***** Records provided *****

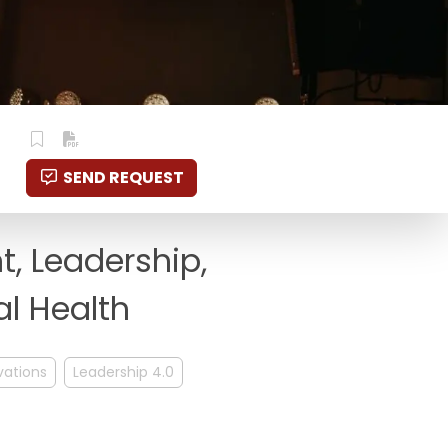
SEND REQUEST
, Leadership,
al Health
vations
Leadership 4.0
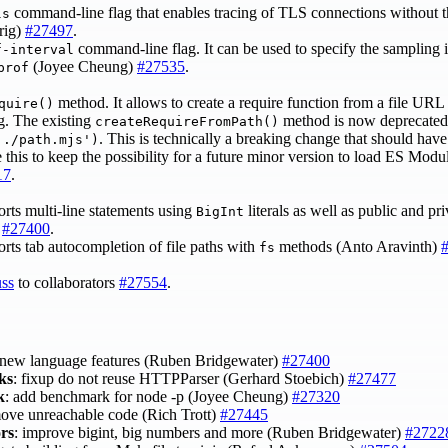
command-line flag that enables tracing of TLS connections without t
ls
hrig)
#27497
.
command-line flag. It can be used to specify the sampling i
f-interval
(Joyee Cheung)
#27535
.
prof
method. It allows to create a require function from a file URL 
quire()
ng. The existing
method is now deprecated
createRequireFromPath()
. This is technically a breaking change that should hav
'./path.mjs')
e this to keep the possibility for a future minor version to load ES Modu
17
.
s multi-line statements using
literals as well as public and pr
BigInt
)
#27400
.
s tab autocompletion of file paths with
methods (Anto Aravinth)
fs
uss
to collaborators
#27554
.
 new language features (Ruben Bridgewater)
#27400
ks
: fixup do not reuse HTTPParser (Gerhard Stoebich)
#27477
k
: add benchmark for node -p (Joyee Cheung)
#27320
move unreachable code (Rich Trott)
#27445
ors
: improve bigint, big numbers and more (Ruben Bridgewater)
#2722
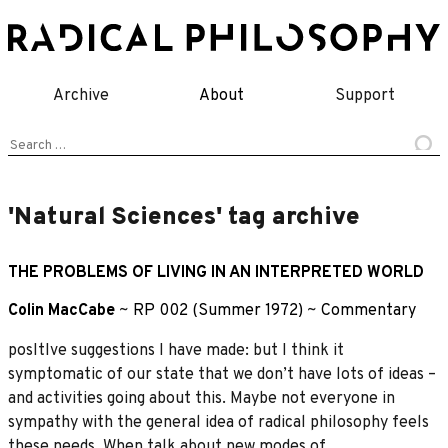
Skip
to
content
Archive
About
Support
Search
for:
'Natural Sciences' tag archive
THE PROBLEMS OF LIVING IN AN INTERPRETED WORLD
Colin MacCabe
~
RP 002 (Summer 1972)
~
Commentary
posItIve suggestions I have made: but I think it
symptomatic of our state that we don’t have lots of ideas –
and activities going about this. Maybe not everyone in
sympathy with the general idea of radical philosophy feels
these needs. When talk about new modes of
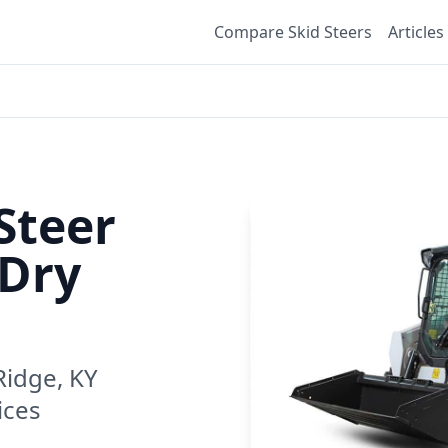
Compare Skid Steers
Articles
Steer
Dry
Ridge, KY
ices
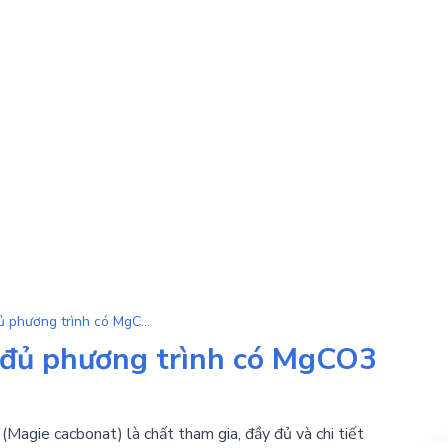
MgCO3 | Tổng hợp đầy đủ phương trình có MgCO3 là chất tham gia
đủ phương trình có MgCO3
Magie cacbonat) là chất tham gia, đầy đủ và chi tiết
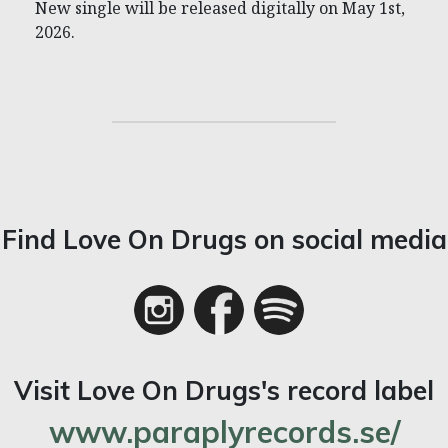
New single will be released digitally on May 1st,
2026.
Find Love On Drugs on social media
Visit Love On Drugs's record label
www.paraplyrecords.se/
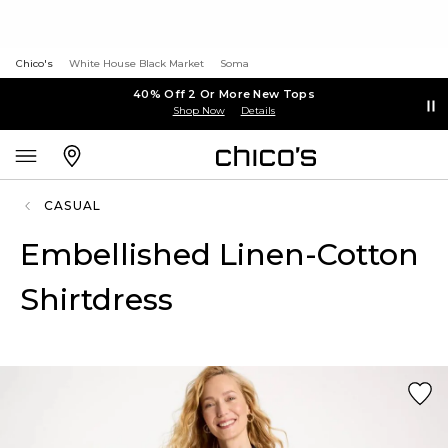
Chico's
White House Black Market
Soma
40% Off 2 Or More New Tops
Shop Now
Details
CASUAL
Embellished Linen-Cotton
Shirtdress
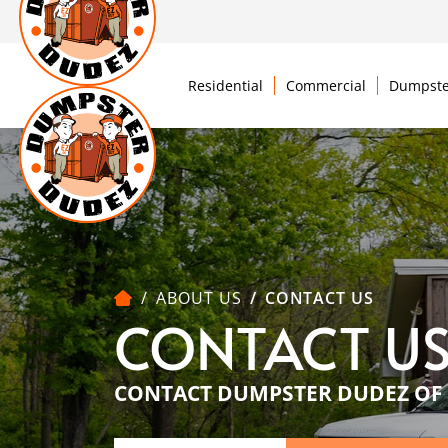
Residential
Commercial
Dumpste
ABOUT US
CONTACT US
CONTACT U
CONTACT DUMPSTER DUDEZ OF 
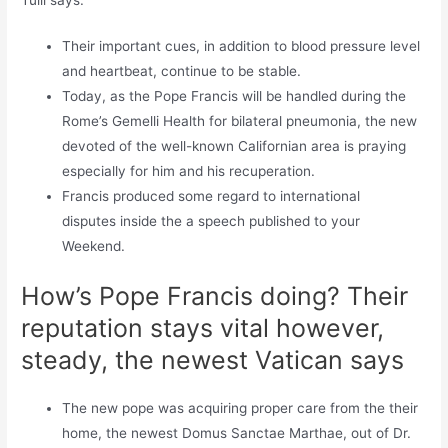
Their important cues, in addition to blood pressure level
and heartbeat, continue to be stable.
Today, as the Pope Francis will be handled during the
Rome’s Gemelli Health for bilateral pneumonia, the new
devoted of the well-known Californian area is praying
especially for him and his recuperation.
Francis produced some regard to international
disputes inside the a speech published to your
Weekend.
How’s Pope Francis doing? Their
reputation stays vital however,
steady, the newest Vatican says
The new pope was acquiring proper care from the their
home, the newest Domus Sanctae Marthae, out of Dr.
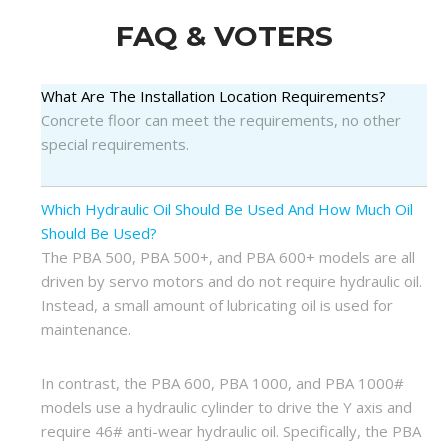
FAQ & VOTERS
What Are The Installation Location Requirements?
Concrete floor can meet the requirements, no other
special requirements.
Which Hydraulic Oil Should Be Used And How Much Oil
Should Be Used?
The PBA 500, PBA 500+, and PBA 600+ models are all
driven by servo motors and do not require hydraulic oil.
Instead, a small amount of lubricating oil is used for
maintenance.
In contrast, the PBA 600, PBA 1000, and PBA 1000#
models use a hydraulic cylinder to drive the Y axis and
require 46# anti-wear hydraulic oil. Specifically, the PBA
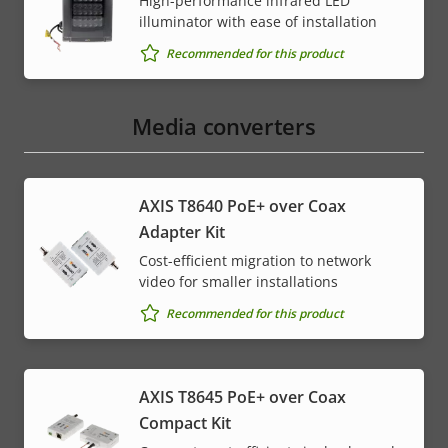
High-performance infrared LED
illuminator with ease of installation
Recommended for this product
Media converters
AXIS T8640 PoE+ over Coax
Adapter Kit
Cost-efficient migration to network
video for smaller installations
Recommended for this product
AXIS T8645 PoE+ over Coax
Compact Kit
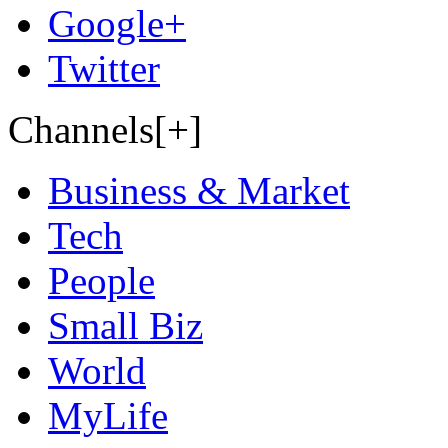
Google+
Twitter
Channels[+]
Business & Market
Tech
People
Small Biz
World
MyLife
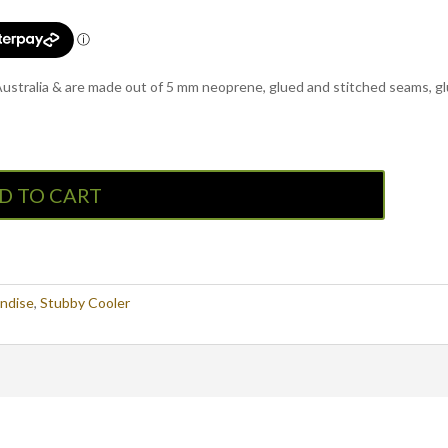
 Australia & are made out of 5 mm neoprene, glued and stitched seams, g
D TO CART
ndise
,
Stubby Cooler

*****

Without the pictures, write out every entry precisely as it appears.

SEND REQUEST
, Leadership,
al Health
vations
Leadership 4.0
command-line flag that enables tracing of TLS connections without t
ls
hrig)
#27497
.
command-line flag. It can be used to specify the sampling i
f-interval
(Joyee Cheung)
#27535
.
prof
method. It allows to create a require function from a file URL 
quire()
ng. The existing
method is now deprecated
createRequireFromPath()
. This is technically a breaking change that should hav
'./path.mjs')
e this to keep the possibility for a future minor version to load ES Modu
17
.
s multi-line statements using
literals as well as public and pr
BigInt
)
#27400
.
s tab autocompletion of file paths with
methods (Anto Aravinth)
fs
uss
to collaborators
#27554
.
 new language features (Ruben Bridgewater)
#27400
ks
: fixup do not reuse HTTPParser (Gerhard Stoebich)
#27477
k
: add benchmark for node -p (Joyee Cheung)
#27320
move unreachable code (Rich Trott)
#27445
ors
: improve bigint, big numbers and more (Ruben Bridgewater)
#2722
Skip
to
content
Archive
About
Support
Search
for:
'Natural Sciences' tag archive
THE PROBLEMS OF LIVING IN AN INTERPRETED WORLD
Colin MacCabe
~
RP 002 (Summer 1972)
~
Commentary
posItIve suggestions I have made: but I think it
symptomatic of our state that we don’t have lots of ideas –
and activities going about this. Maybe not everyone in
sympathy with the general idea of radical philosophy feels
these needs. When talk about new modes of
Compare Skid Steers
Articles
Steer
Dry
Ridge, KY
ices
MgCO3 | Tổng hợp đầy đủ phương trình có MgCO3 là chất tham gia
đủ phương trình có MgCO3
Magie cacbonat) là chất tham gia, đầy đủ và chi tiết
New single will be released digitally on May 1st,
2026.
Find Love On Drugs on social media
Visit Love On Drugs's record label
www.paraplyrecords.se/
Chico's
White House Black Market
Soma
40% Off 2 Or More New Tops
Shop Now
Details
CASUAL
Embellished Linen-Cotton
Shirtdress
Residential
Commercial
Dumpste
ABOUT US
CONTACT US
CONTACT U
CONTACT DUMPSTER DUDEZ OF 
Their important cues, in addition to blood pressure level
and heartbeat, continue to be stable.
Today, as the Pope Francis will be handled during the
Rome’s Gemelli Health for bilateral pneumonia, the new
devoted of the well-known Californian area is praying
especially for him and his recuperation.
Francis produced some regard to international
disputes inside the a speech published to your
Weekend.
How’s Pope Francis doing? Their
reputation stays vital however,
steady, the newest Vatican says
The new pope was acquiring proper care from the their
home, the newest Domus Sanctae Marthae, out of Dr.
FAQ & VOTERS
What Are The Installation Location Requirements?
Concrete floor can meet the requirements, no other
special requirements.
Which Hydraulic Oil Should Be Used And How Much Oil
Should Be Used?
The PBA 500, PBA 500+, and PBA 600+ models are all
driven by servo motors and do not require hydraulic oil.
Instead, a small amount of lubricating oil is used for
maintenance.
In contrast, the PBA 600, PBA 1000, and PBA 1000#
models use a hydraulic cylinder to drive the Y axis and
require 46# anti-wear hydraulic oil. Specifically, the PBA
High-performance infrared LED
illuminator with ease of installation
Recommended for this product
Media converters
AXIS T8640 PoE+ over Coax
Adapter Kit
Cost-efficient migration to network
video for smaller installations
Recommended for this product
AXIS T8645 PoE+ over Coax
Compact Kit
Google+
Twitter
Channels[+]
Business & Market
Tech
People
Small Biz
World
MyLife
 Australia & are made out of 5 mm neoprene, glued and stitched seams, g
D TO CART
ndise
,
Stubby Cooler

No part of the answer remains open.